What lines in the records below hold the string "Hash"? Please show them.
*** Opening RECORDS FOR PROCESSING ***
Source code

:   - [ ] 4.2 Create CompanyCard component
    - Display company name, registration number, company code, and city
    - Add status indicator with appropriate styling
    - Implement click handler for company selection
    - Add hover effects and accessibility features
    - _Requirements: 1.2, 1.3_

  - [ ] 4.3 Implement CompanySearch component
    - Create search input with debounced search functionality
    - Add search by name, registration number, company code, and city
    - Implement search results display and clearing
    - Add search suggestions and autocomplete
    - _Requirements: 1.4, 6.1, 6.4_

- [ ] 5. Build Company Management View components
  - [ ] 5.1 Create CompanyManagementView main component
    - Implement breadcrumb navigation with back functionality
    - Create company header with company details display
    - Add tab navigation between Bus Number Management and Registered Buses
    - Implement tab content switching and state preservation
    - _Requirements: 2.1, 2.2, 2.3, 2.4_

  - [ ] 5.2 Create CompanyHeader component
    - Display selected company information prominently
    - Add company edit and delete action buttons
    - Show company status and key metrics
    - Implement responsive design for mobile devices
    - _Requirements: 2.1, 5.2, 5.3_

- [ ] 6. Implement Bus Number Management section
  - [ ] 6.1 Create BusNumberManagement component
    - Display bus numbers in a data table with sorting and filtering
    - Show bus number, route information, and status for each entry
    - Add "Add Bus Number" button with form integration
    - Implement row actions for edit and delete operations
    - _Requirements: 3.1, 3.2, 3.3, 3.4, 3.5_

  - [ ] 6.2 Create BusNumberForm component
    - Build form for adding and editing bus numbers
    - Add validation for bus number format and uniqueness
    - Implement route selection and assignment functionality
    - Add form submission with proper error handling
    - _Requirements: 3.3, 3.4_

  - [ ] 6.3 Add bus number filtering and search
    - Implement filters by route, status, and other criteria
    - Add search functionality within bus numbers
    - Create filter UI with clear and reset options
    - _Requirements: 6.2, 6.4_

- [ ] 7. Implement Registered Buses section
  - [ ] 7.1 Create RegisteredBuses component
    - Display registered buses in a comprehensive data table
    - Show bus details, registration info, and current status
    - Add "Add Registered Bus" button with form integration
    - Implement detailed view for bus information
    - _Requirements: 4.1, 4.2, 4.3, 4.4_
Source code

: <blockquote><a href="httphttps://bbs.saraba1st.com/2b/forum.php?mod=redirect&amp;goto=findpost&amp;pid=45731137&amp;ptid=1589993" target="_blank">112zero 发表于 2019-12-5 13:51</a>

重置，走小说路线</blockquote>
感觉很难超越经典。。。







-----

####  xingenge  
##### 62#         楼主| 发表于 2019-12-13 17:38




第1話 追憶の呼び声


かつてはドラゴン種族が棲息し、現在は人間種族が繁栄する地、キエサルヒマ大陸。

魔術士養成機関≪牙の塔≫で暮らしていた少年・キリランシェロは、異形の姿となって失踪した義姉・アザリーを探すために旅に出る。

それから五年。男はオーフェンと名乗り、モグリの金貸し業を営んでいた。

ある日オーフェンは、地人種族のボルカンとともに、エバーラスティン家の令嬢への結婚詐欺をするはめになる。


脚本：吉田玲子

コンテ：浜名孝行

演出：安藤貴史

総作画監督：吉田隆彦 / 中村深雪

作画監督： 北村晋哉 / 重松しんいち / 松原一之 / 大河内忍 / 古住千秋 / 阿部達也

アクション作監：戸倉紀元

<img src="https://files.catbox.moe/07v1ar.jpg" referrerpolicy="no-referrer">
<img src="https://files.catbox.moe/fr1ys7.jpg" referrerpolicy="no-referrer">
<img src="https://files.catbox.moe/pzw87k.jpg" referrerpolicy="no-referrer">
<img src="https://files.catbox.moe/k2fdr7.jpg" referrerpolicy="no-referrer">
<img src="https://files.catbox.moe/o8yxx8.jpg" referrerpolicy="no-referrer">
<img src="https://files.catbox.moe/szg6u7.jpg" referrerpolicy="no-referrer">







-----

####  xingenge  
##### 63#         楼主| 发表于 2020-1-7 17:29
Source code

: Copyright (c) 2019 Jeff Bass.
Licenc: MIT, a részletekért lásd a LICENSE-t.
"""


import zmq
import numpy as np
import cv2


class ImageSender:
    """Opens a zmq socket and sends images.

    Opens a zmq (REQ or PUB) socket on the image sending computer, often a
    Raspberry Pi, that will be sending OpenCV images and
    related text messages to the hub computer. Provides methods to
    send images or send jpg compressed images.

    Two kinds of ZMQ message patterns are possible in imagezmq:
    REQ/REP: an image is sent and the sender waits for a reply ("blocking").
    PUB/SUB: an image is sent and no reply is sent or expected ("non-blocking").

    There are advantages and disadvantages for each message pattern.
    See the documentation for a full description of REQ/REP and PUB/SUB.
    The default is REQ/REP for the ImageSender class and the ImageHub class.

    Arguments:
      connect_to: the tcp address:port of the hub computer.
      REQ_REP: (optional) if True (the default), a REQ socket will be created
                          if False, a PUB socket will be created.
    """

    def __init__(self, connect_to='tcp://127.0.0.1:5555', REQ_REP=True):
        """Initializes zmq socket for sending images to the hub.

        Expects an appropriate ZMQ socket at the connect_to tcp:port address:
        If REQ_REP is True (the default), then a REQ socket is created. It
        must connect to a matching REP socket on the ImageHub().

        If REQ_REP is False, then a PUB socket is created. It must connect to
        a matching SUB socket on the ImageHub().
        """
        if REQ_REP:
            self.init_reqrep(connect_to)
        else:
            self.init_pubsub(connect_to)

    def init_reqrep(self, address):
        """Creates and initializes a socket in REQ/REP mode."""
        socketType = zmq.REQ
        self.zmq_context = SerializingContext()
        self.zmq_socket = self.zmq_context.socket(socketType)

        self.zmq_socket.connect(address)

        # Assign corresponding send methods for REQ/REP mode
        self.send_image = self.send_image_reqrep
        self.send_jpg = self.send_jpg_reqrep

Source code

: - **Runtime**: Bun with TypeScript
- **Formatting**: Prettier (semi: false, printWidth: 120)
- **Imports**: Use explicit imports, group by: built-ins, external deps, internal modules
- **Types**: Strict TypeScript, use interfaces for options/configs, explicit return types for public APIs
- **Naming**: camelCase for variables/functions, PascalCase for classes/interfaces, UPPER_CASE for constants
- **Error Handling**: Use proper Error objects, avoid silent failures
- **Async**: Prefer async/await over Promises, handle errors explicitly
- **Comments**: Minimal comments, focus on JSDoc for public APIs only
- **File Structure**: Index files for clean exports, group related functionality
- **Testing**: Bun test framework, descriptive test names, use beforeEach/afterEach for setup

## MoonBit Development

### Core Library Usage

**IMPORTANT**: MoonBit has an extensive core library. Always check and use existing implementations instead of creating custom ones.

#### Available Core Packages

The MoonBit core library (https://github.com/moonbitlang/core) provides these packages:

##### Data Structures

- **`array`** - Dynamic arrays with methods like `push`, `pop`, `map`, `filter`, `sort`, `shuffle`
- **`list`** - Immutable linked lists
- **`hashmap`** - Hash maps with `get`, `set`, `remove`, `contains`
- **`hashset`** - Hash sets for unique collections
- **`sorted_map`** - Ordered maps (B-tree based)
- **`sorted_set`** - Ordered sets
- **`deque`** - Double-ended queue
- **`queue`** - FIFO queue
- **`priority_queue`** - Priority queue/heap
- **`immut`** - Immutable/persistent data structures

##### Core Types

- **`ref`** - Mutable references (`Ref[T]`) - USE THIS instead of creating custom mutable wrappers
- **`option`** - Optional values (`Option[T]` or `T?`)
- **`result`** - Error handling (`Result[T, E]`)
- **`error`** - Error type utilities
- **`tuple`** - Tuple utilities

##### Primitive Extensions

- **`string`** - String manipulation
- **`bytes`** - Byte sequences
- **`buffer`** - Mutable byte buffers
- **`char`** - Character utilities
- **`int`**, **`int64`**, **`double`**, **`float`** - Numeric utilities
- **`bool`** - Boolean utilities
*** Closing RECORDS FOR PROCESSING ***
WRITTEN ANSWER:
- **`hashmap`** - Hash maps with `get`, `set`, `remove`, `contains`
- **`hashset`** - Hash sets for unique collections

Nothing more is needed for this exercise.